Ап. Павел имеет в виду другой род «перевоплощения», когда говорит: «и уже не я живу, но живет во мне Христос» (Гал. 2,20). Здесь речь идет об «идентификации» через любовь, которая не разрушает собственную личность, но напротив, предполагает ее. Любовь соединяет нас со Христом и через Христа — со всем «коллективно–бессознательным», с универсальным опытом Церкви. И тогда, благодаря универсальной памяти, мы понимаем все и постигаем реальность в ее историческом и одновременно вечном контексте[422]. Можно было бы обратиться к текстам Вяч. Иванова об анамнетической роли искусства[423] или к глубоким размышлениям о. Павла Флоренского о памяти в седьмом письме Столпа и утверждения истины, которые протекают в русле тех же мыслей.
Слияние дискурсивного познания и познания интуитивного
Слияние дискурсивного познания с познанием интуитивным преодолевает разделение между различными формами познания. Но как достичь такого слияния? Флоренский отвечает, что мы познаем реальность благодаря двум функциям нашего разума: мы ясно видим реальность, и мы доказываем ее с помощью логических аргументов. Но надежны ли эти два способа познания? Непосредственная данность интуиции не влечет за собой ее несомненности. Она есть просто «данность». Каждый ей верит, потому что «видит» ее. Но это «вйдение может быть ошибочным»[424]. И вот почему разум желает объяснить и доказать то, что он видел. Он доказывает А через В, В через С и так ad infinitum[425]. И таким образом он попадает в порочный круг, и тогда интуиция ищет «доказательств», основанных на другой интуиции, более отдаленной.
Этот результат наводит уныние, приводит к скептицизму, который может быть преодолен не самим разумом, но объектом его собственной деятельности, поскольку конечное, которого он достигает, бесконечно[426]. Флоренский отождествляет это конечное бесконечное со Святой Троицей. В Святой Троице интуиция и доказательство совпадают. Отец созерцает Себя, видит Себя в Сыне, и Дух свидетельствует о том, что Отец и Сын — одно. Это высочайшая божественная тайна, которая делает несомненным наше познание и приводит все к абсолютному единству[427].

ФРАГМЕНТЫ ЗАПИСЕЙ ▸
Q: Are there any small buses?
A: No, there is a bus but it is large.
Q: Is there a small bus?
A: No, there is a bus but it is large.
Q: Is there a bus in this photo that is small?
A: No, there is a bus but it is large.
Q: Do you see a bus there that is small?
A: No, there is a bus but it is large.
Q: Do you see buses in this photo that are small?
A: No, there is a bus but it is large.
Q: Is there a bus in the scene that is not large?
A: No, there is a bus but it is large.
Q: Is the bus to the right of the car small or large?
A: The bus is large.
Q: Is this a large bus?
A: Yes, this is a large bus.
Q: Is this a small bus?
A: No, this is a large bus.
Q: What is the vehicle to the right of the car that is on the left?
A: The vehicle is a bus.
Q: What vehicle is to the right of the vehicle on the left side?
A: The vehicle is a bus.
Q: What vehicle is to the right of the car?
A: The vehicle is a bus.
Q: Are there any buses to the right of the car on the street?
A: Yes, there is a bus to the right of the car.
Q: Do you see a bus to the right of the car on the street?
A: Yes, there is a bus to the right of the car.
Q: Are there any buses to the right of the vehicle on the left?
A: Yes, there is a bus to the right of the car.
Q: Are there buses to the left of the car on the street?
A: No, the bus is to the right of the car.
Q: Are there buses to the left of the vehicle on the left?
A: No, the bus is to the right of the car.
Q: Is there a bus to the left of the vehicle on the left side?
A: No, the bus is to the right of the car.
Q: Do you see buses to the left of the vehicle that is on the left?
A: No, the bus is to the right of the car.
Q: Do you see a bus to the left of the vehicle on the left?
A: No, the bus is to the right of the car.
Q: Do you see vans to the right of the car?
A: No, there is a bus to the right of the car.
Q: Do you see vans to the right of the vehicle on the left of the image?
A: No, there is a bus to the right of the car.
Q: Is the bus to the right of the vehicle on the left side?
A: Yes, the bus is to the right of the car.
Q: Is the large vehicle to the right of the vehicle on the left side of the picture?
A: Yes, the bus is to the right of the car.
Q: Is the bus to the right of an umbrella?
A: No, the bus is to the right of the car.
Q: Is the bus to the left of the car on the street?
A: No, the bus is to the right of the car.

ЗАДАНИЕ ▸ Воспроизведите без изменений отрывок из текста о дискурсивном и интуитивном познании. Начните со слов «Слияние дискурсивного познания и» и остановитесь после слов «интуиции, более отдаленной.».

ОТВЕТ ▸
Слияние дискурсивного познания и познания интуитивного
Слияние дискурсивного познания с познанием интуитивным преодолевает разделение между различными формами познания. Но как достичь такого слияния? Флоренский отвечает, что мы познаем реальность благодаря двум функциям нашего разума: мы ясно видим реальность, и мы доказываем ее с помощью логических аргументов. Но надежны ли эти два способа познания? Непосредственная данность интуиции не влечет за собой ее несомненности. Она есть просто «данность». Каждый ей верит, потому что «видит» ее. Но это «вйдение может быть ошибочным»[424]. И вот почему разум желает объяснить и доказать то, что он видел. Он доказывает А через В, В через С и так ad infinitum[425]. И таким образом он попадает в порочный круг, и тогда интуиция ищет «доказательств», основанных на другой интуиции, более отдаленной.